Mouth of a Finner Whale
Showing the hairy surface of the whalebone plates on the palate.
We are heading west again, east to west and back again and north and south, we go in any direction we fancy, but never a whale, so the Sabbath is devoted to the melodeon and painting. We have a book to read but the cloud pictures and their reflections always take our eyes from the print.
So we live on a whaler, in old clothes, seldom changed. I think we rather affect worn, patched clothes. Our cook or steward, a man of means, I have no doubt, in his own country, has a faded blue jersey, the darning of which must have pleasingly occupied many of the few hours of leisure he has on board, and the men, too, have most artistic patches on their clothes. They differ from their superior the skipper in that their coats are torn and darned, and his is torn and not darned. The writer’s is neither, but will be shortly, and the crease in the trousers is a memory; it goes soon on a whaler, where you waste no time changing clothes—certainly not oftener than once a week. But, though we are roughly clad, we have Grieg’s music, rye bread, and whale meat, luxuries we often have to do without on shore; the black-bread Socialists will have none of it, and the meat for which the Japs, even for the fat, pay twenty-five cents a pound.

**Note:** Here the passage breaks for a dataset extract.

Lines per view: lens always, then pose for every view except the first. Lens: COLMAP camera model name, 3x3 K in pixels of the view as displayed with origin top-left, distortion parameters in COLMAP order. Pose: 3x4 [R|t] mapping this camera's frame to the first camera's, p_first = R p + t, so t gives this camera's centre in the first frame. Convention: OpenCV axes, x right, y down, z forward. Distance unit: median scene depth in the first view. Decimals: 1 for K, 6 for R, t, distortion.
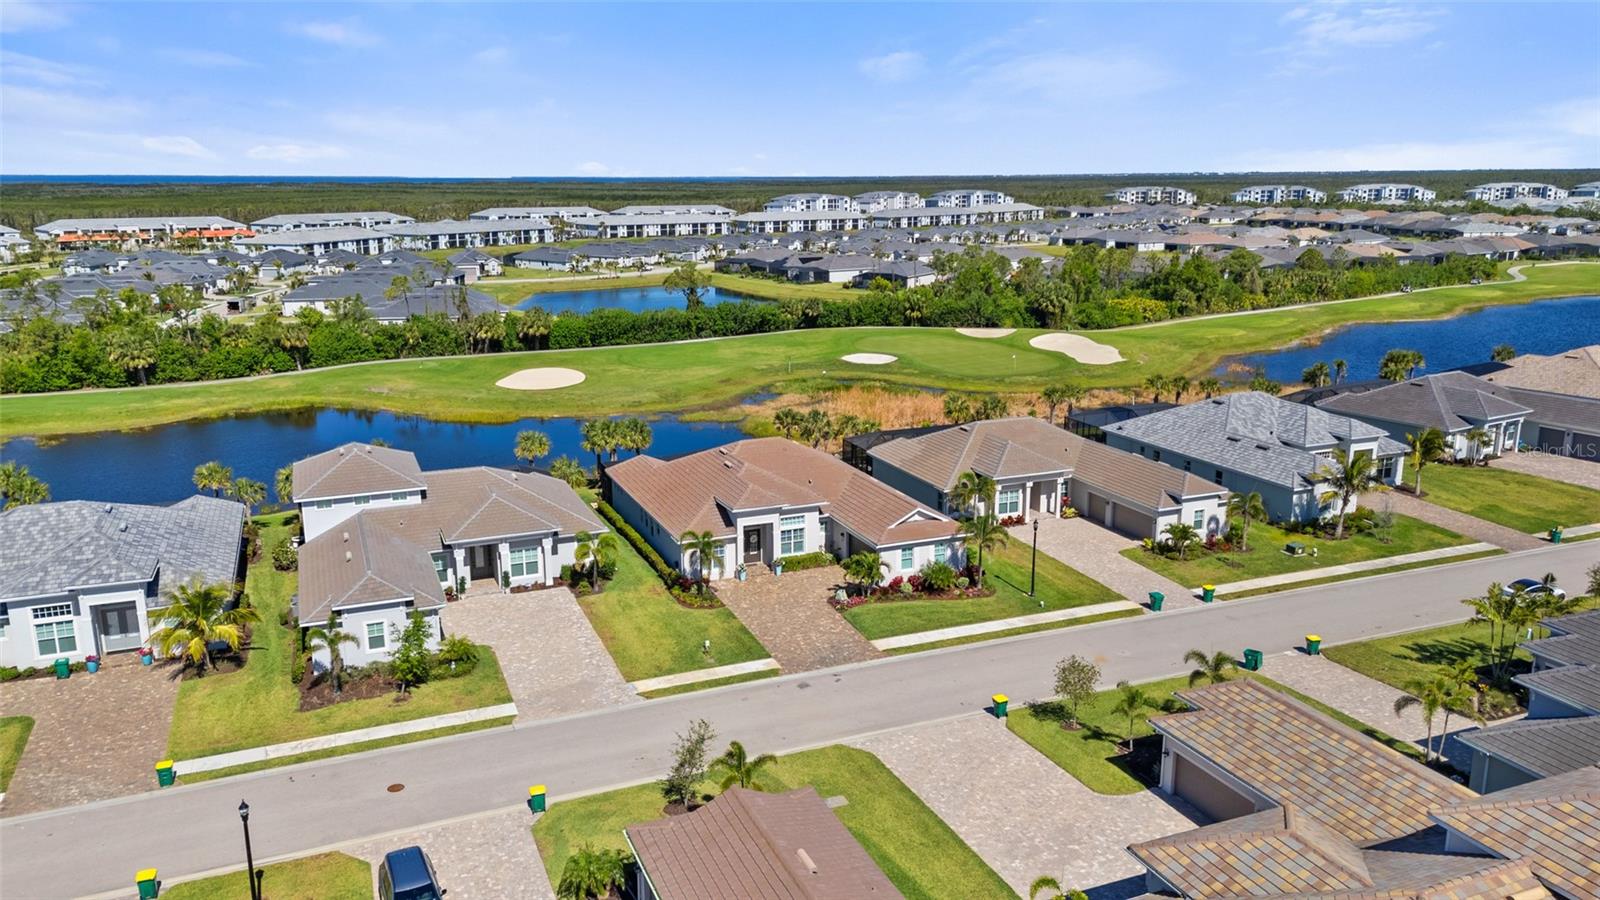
lens RADIAL K [[1152.0, 0, 800.0], [0, 1152.0, 450.0], [0, 0, 1]] dist [0.023957, -0.000916]
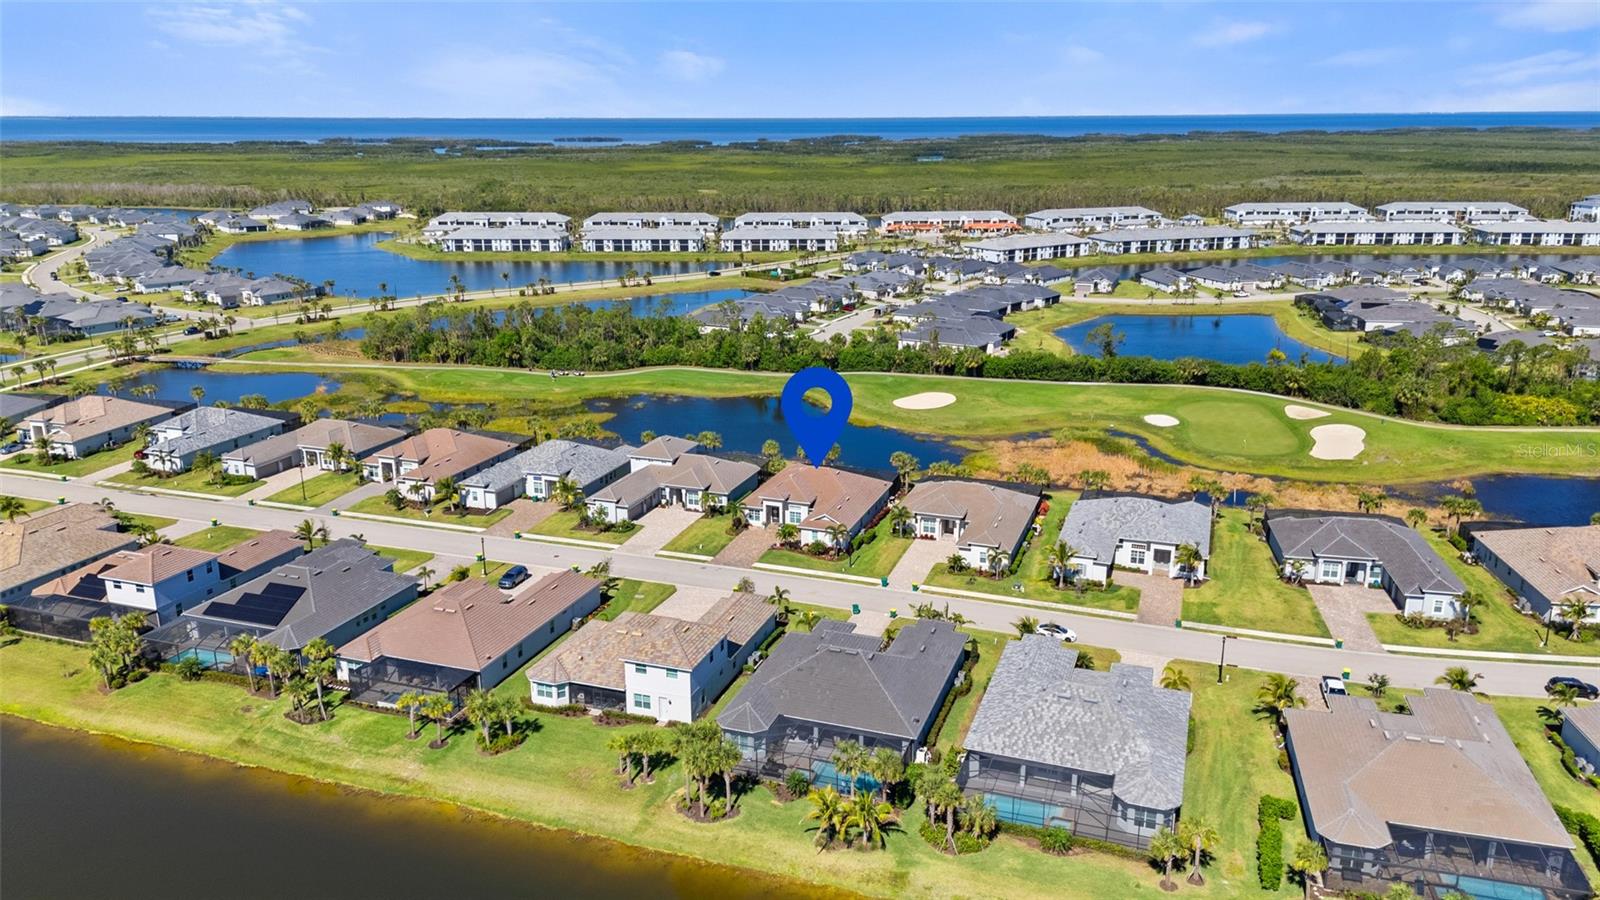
lens RADIAL K [[1152.0, 0, 800.0], [0, 1152.0, 450.0], [0, 0, 1]] dist [0.023957, -0.000916]
pose [[0.727220, 0.182044, -0.661824, 0.658423], [-0.148022, 0.983095, 0.107766, -0.129640], [0.670254, 0.019595, 0.741873, -0.268517]]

The melodeon player’s biography would make good MS. He is young and big, weaned from shore to sea by his skipper father at thirteen; master’s certificate at seventeen; then mate on a sailing ship to the Colonies; master and gunner on a Japanese whaler; twenty pounds a month; seven pounds for each whale and all found; large pay in Norway; purchaser of his own island; farm, wife, three children; a sixteen-hand fast trotter, sleighs, guns, rifles; six months on shore; six at sea; youth and exuberant spirits and as keen about securing a guillemot for the pot as for a four-hundred-pound sterling Nord Capper.... The day passes and it seems as hopeless as ever, but I find Henriksen knows some useful fo’c’sle language for the relief of feelings; it gives a little lurid colour to the otherwise monotonous soft pigeon-grey landscape.
For hours at a time the fascination of watching the horizon for a blow is enough to keep one’s mind fully occupied, but at length and at last the writer begins to count painting and reading as of equal interest—a deplorable state of affairs. It is almost hopeless, from a whaling point of view, so we are going to give up this ocean north-east of Shetland, and go south-westwards some seventy-five miles till we see the Flugga Lighthouse, thence we will make a new departure and go and have a cast in the North-West Atlantic.

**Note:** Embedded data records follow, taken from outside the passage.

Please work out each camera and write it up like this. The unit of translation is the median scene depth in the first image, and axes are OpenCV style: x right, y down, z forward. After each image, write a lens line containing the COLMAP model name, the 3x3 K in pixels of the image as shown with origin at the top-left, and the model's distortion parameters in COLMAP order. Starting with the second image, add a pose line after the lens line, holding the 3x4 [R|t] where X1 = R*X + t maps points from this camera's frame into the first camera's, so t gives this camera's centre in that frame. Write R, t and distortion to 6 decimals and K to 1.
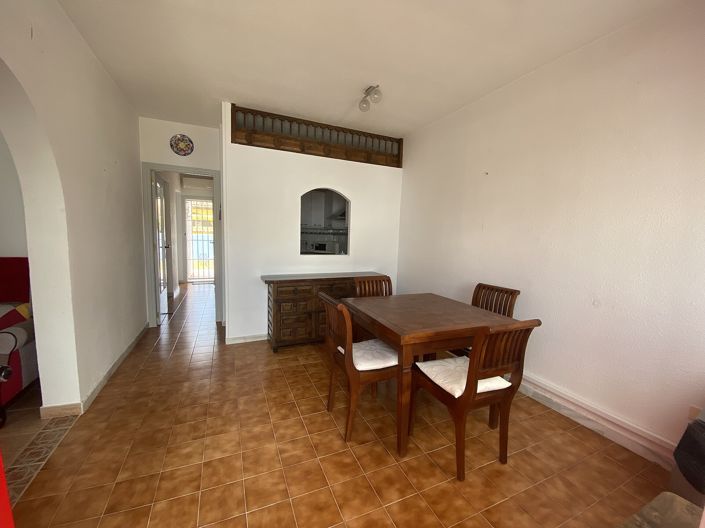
lens RADIAL K [[287.8, 0, 353.2], [0, 287.8, 261.5], [0, 0, 1]] dist [0.007621, -0.011817]
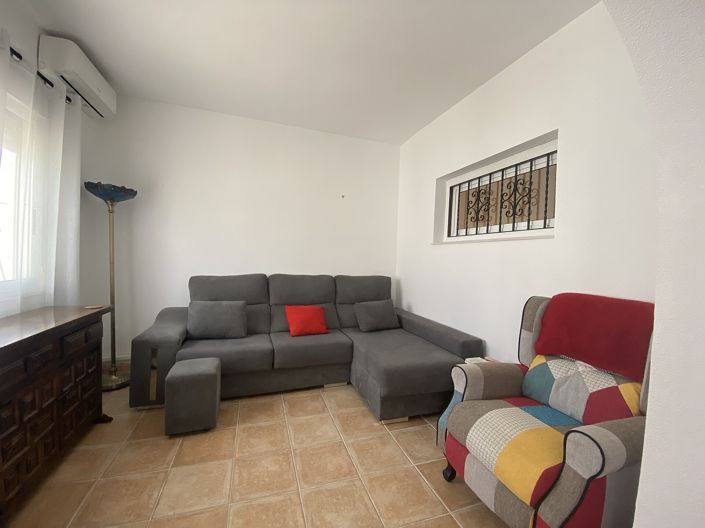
lens RADIAL K [[287.8, 0, 354.0], [0, 287.8, 262.3], [0, 0, 1]] dist [0.007621, -0.011817]
pose [[-0.083247, -0.014024, -0.996430, -0.531774], [-0.141643, 0.989916, -0.002099, -0.009896], [0.986411, 0.140963, -0.084394, 0.459115]]
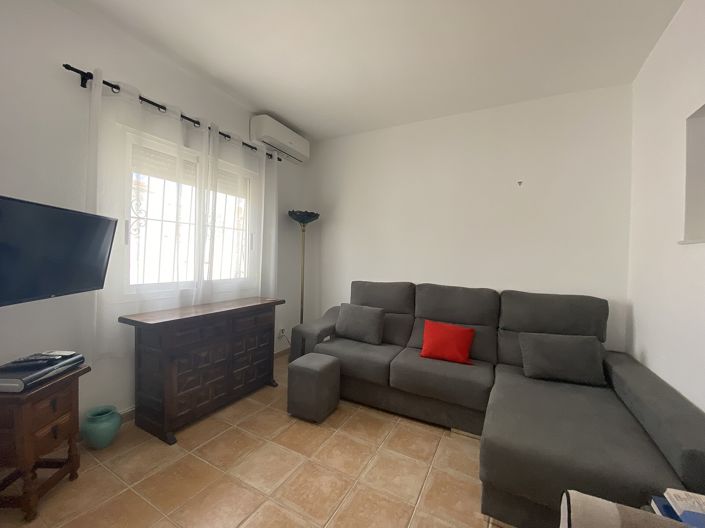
lens RADIAL K [[287.8, 0, 353.3], [0, 287.8, 264.6], [0, 0, 1]] dist [0.007621, -0.011817]
pose [[-0.787870, -0.033353, -0.614938, -0.861111], [-0.116858, 0.988487, 0.096108, -0.075126], [0.604653, 0.147581, -0.782697, 0.775056]]
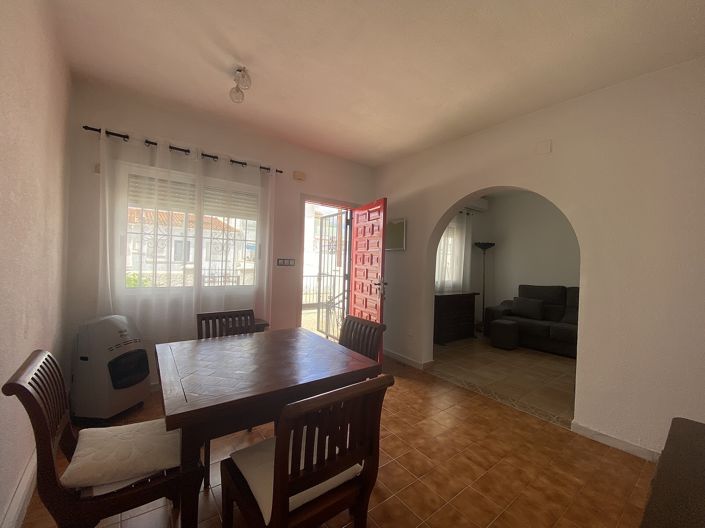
lens RADIAL K [[287.8, 0, 342.4], [0, 287.8, 265.2], [0, 0, 1]] dist [0.007621, -0.011817]
pose [[-0.977266, -0.055363, -0.204660, 0.190294], [-0.079006, 0.990873, 0.109216, -0.153809], [0.196745, 0.122903, -0.972721, 1.674986]]
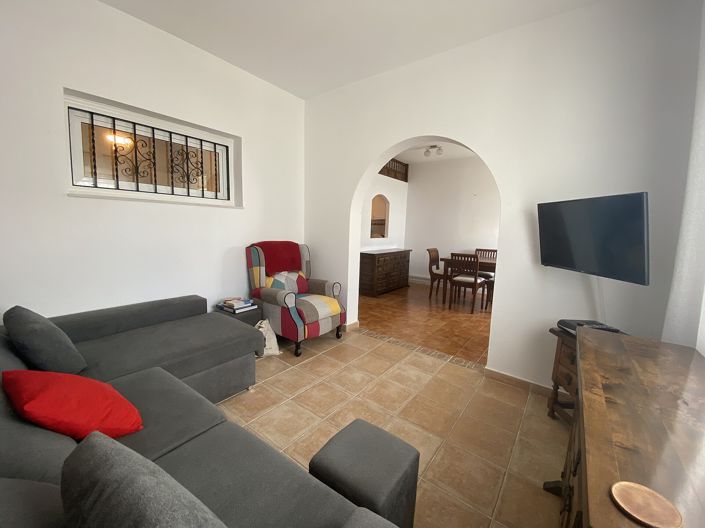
lens RADIAL K [[287.8, 0, 348.7], [0, 287.8, 263.5], [0, 0, 1]] dist [0.007621, -0.011817]
pose [[0.880222, -0.065610, 0.470004, -1.634294], [0.047376, 0.997598, 0.050533, 0.046100], [-0.472191, -0.022214, 0.881217, -0.467901]]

Ah! but I have hopes—there were big finners in families out there last year, at about this time they came up from the south, possibly from even south of the Line. I remember the oldest members were very exclusive, but some of the younger people made our acquaintance. There was one, an island!—may I have a shot at it is my prayer, then would there be some real interest in life for us all.
So we practically put in the Sunday without work, only watch and hope, and make a passage; but the two engineers and two boy stokers work. One of the stokers looked as if he did so hate work this morning—came on deck with his black face disfigured with an expression that meant: “I could kill anyone if I was strong enough!” He is such a sleeper that Larsen, his master, to waken him, took down the foghorn in the small hours and blared it into his ears. Henriksen in the chart-house where he sleeps, jumped at the sound, and I too, sleeping aft over the rudder, dreamt I heard the sweet note.
It is a curious little family party we are; bit by bit, I begin to know about the individual, gentle, blue-eyed Vikings, about their farms, and boats, at home; for farms and even sheep have a certain interest at sea, when you are not watching for whales.
One of them, a long, young man, with pale eyes and three or four fair hairs on his chin, has such a kind expression, and a stutter! It is the funniest thing in the world, in the beginning or the middle of a chase, if he is at the wheel, to listen to him, as he tackles the speaking tube. He spits hurriedly, then in a sing-song note, he says: “F-f-ulls-s-speed,” twists the wheel and spits again, saying some Norse expression for “Tut-tut” or “Oh, bother,” and then the same performance at “S-s-saghte” (i.e. Slowly). Finally he gives up stuttering words down the tube and resorts to the engine-room bell for signalling.